Projet de déclaration unitaire

     Il va de soi que ce texte n'est pas à prendre ou à laisser : nous n'avons pas, nous, d'egos à la recherche de consécration médiatique. Nous ne visons qu'à vous préparer un peu le travail, à vous, et à tous vos camarades et homologues qui, peut-être sans l'avoir ni prévu ni souhaité, vous trouvez en un lieu déterminant de la conjoncture actuelle. Vous pouvez, sinon changer le monde à vous seuls, du moins, et c'est déjà considérable, bouleverser les conditions de la campagne électorale pour l'échéance désormais si proche. Faites-le, s'il vous plaît ; et du risque que vous prendrez à le faire, vous retirerez, nous en sommes certains, un gain tellement immense qu'il vous surprendra.
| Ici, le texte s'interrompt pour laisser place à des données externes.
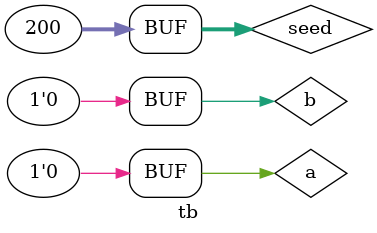
<source format=v>
`include "or3.v"
module tb;
reg a,b,c;
wire y;
integer seed;

or3g dut(a,b,c,y);

initial begin
seed=200;
	repeat(10) begin
	
		{a,b,c}=$random;
		#2;
	end
end
initial begin

$monitor("%0t= a=%b b=%b c=%b y=%b",$time,a,b,c,y);

end 
endmodule

</source>
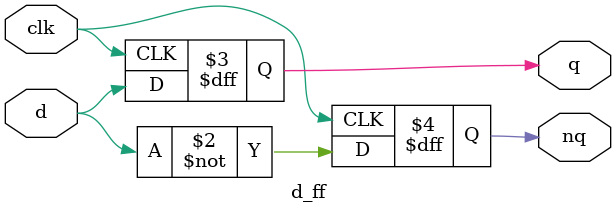
<source format=sv>
module top_module (
	input clk,
	input x,
	output z
);

reg d1, d2, d3;
wire q1, q2, q3;
wire nq1, nq2, nq3;

wire y1, y2, y3;

assign y1 = x ^ q1;
assign y2 = ~q2;
assign y3 = ~q3;

assign z = y1 ~^ y2 ~^ y3;

always @(posedge clk) begin
    d1 <= y1;
    d2 <= y2;
    d3 <= y3;
end

d_ff d_ff1 (
    .clk(clk),
    .d(d1),
    .q(q1),
    .nq(nq1)
);

d_ff d_ff2 (
    .clk(clk),
    .d(d2),
    .q(q2),
    .nq(nq2)
);

d_ff d_ff3 (
    .clk(clk),
    .d(d3),
    .q(q3),
    .nq(nq3)
);

endmodule
module d_ff (
    input clk,
    input d,
    output reg q,
    output reg nq
);

always @(posedge clk) begin
    q <= d;
    nq <= ~d;
end

endmodule

</source>
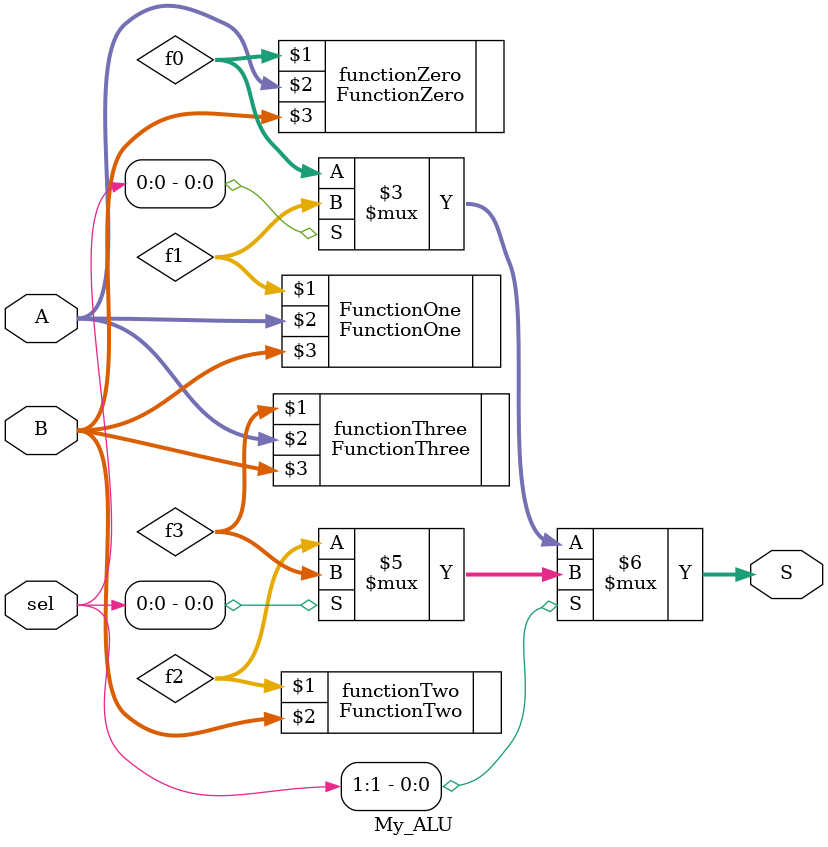
<source format=v>
module My_ALU(S,A,B,sel);
	output signed [7:0] S;
	input signed [7:0] A;
	input signed [7:0] B;
	input [1:0] sel;

	wire signed [7:0] f0;
	wire signed [7:0] f1;
	wire signed [7:0] f2;
	wire signed [7:0] f3;

	FunctionZero functionZero(f0,A,B);
	FunctionOne FunctionOne(f1,A,B);
	FunctionTwo functionTwo(f2,B);
	FunctionThree functionThree(f3,A,B);

	assign S = (!sel[1]) ? ((!sel[0]) ? f0 : f1) 
	: ((!sel[0]) ? f2 : f3);
endmodule


</source>
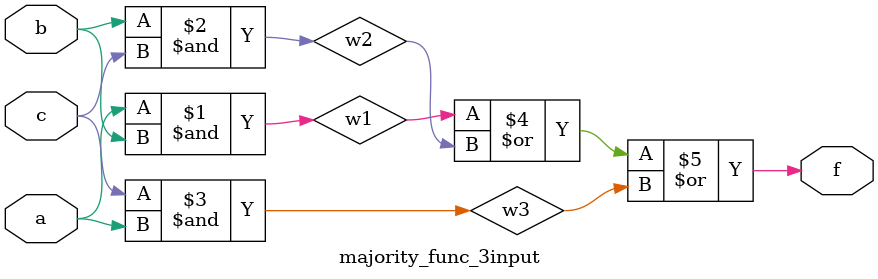
<source format=v>



module majority_func_3input(a,b,c,f);
input a,b,c;
output f;
wire w1,w2,w3;
and g1(w1,a,b); 
and g2(w2,b,c);
and g3(w3,c,a); 
or g4(f,w1,w2,w3);
endmodule

</source>
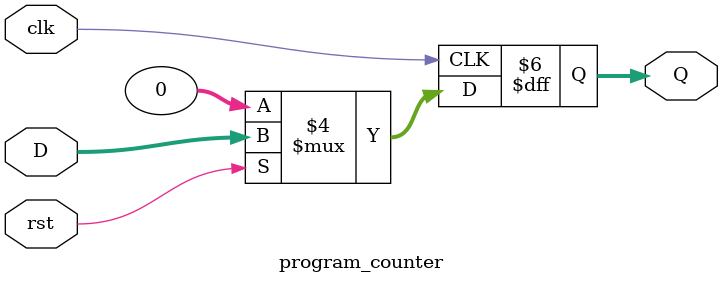
<source format=v>
module program_counter(D,clk,rst,Q);
	input [31:0] D; // Data input 
	input clk; // clock input 
	input rst;
	output reg [31:0] Q; // output Q 
	always @(posedge clk)
	begin
		if (!rst) 
			Q<=32'b0;
		else
			Q<=D;
	end  
endmodule 

</source>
     Recevez nos encouragements et nos sentiments amicaux,

                                                                                           Pierre Toussenel (1), Xavier-F. Renou (2)

(1) Longtemps secrétaire général adjoint du SNES ; et un des fondateurs, en 1993, de la FSU.

(2) Longtemps militant du SNES ; et initiateur , en 1998, du Manifeste Pour un lycée démocratique, dans la lutte contre la politique scolaire de Claude Allègre.